= QUESTIONS ON THE MATERIAL =
(a) In the lease-sale article below, to what date did the Utah BLM move its quarterly oil and gas lease sales?
(b) Decide whether each statement agrees with the lease-sale article below. Answer yes or no for each, and quote the words from the article that settle it.
(i) Selma Sierra is described as a close friend of former Interior Secretary Gale Norton.
(ii) Bob Weidner addressed county and state officials in 2008.
(iii) At the end of fiscal year 2006, more than 1 million acres of leased BLM land were in production.

= SELECTED EXTRACT =
§ §

From the Southern Utah Wilderness Alliance;
"BLM to Hold Christmas Oil and Gas Lease Fire Sale
We knew that the Bush administration and its minions in Utah would do everything in their power before leaving office to compromise our state and its remarkable wilderness landscapes. We were right. The BLM recently issued “records of decision” marking final approval for all six resource management plans (RMPs) just in time for the Bush administration to scurry out of office. It has been hard to read or listen to the nonsense that has come from Utah state director Selma Sierra—herself a close friend of former Interior Secretary Gale Norton—about the burning “need” to get these plans finished “on schedule.”
As lobbyist Bob Weidner told a collection of county and state officials in 2006—with BLM officials and industry representatives looking on approvingly—that’s doublespeak for “striking while the iron is hot” to “fix” these RMPs, “an opportunity that may never come again.” The BLM met industry expectations, leaving us with a sorry collection of illegal plans that throw the door wide open for rampant off-road vehicle damage and energy leasing and development.
Here’s one of the first waves to break: the Utah BLM recently announced that it is delaying previously scheduled quarterly oil and gas lease sales from November 18 to December 19. Why the delay? Because the BLM can only sell these leases after it has approved the above-mentioned RMPs with pro forma records of decision. No records of decision, no lease sales. BLM officials have openly admitted to us that they switched the date to allow them to begin selling leases in some of the state’s most wild and remote public lands—lands that had
been blocked from leasing by a landmark SUWA legal victory in 2006 and several administrative appeals board decisions that followed.
Why would the BLM do such a thing? Quite simply because industry asked (read: told) the agency to do so. There is certainly no shortage of public lands in Utah already under lease but not in production. As of the end of fiscal year 2006, there were over 4.6 million acres of BLM managed land under lease but less than 1 million acres in production.
Bottom line, industry wants to get leases while the getting is good. While that may make sense for a private company’s bottom line, it’s no way to manage Utah’s redrock country.
With your support, we will fight this lease sale, as we have so many other deplorable actions that the BLM has undertaken these past eight years.

§ §

Dataset records:
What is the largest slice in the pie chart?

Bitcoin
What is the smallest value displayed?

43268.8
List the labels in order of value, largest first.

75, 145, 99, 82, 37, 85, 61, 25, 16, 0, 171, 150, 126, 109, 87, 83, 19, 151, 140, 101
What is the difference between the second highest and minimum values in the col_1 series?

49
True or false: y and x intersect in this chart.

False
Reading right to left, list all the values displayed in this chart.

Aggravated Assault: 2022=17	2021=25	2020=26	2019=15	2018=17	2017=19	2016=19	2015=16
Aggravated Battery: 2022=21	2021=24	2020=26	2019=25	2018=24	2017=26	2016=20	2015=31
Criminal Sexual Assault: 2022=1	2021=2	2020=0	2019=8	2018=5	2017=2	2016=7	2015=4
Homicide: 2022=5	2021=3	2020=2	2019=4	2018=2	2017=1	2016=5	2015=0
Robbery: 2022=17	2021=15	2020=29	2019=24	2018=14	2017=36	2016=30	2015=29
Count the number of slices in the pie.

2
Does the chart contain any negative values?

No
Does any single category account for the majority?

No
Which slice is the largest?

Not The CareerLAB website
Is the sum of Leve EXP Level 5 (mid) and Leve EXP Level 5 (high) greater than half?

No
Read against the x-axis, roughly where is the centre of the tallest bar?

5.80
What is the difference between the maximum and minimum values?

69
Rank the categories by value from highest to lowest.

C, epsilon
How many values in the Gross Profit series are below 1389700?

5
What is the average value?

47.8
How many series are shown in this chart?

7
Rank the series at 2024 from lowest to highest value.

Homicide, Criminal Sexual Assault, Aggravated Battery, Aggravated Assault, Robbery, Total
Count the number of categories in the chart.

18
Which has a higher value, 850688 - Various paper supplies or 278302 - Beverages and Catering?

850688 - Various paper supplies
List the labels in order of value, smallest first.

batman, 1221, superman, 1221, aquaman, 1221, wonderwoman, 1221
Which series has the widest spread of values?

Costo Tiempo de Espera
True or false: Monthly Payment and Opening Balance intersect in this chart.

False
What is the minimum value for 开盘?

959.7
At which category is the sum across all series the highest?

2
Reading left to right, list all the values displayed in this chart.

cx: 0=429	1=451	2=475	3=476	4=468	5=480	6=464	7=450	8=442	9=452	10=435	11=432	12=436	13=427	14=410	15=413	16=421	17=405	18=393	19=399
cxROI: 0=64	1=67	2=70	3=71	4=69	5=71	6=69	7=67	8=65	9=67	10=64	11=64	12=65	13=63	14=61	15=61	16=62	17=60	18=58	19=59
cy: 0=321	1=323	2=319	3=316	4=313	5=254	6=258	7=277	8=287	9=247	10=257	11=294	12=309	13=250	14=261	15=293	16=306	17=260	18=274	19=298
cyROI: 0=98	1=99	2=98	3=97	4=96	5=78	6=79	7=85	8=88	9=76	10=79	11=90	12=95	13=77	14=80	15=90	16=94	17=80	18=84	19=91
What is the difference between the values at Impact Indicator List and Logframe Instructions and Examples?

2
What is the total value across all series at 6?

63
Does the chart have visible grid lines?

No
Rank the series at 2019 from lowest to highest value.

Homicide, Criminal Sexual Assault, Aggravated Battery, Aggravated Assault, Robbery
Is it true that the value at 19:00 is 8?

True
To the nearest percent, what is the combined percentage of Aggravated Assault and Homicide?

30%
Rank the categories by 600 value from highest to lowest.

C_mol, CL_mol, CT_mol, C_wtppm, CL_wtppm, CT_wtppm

§ §

= RESULTS IN ORDER =
(a) December 19, moved from November 18.

(b)
(i) Yes: "herself a close friend of former Interior Secretary Gale Norton"
(ii) No: "As lobbyist Bob Weidner told a collection of county and state officials in 2006"
(iii) No: "less than 1 million acres in production"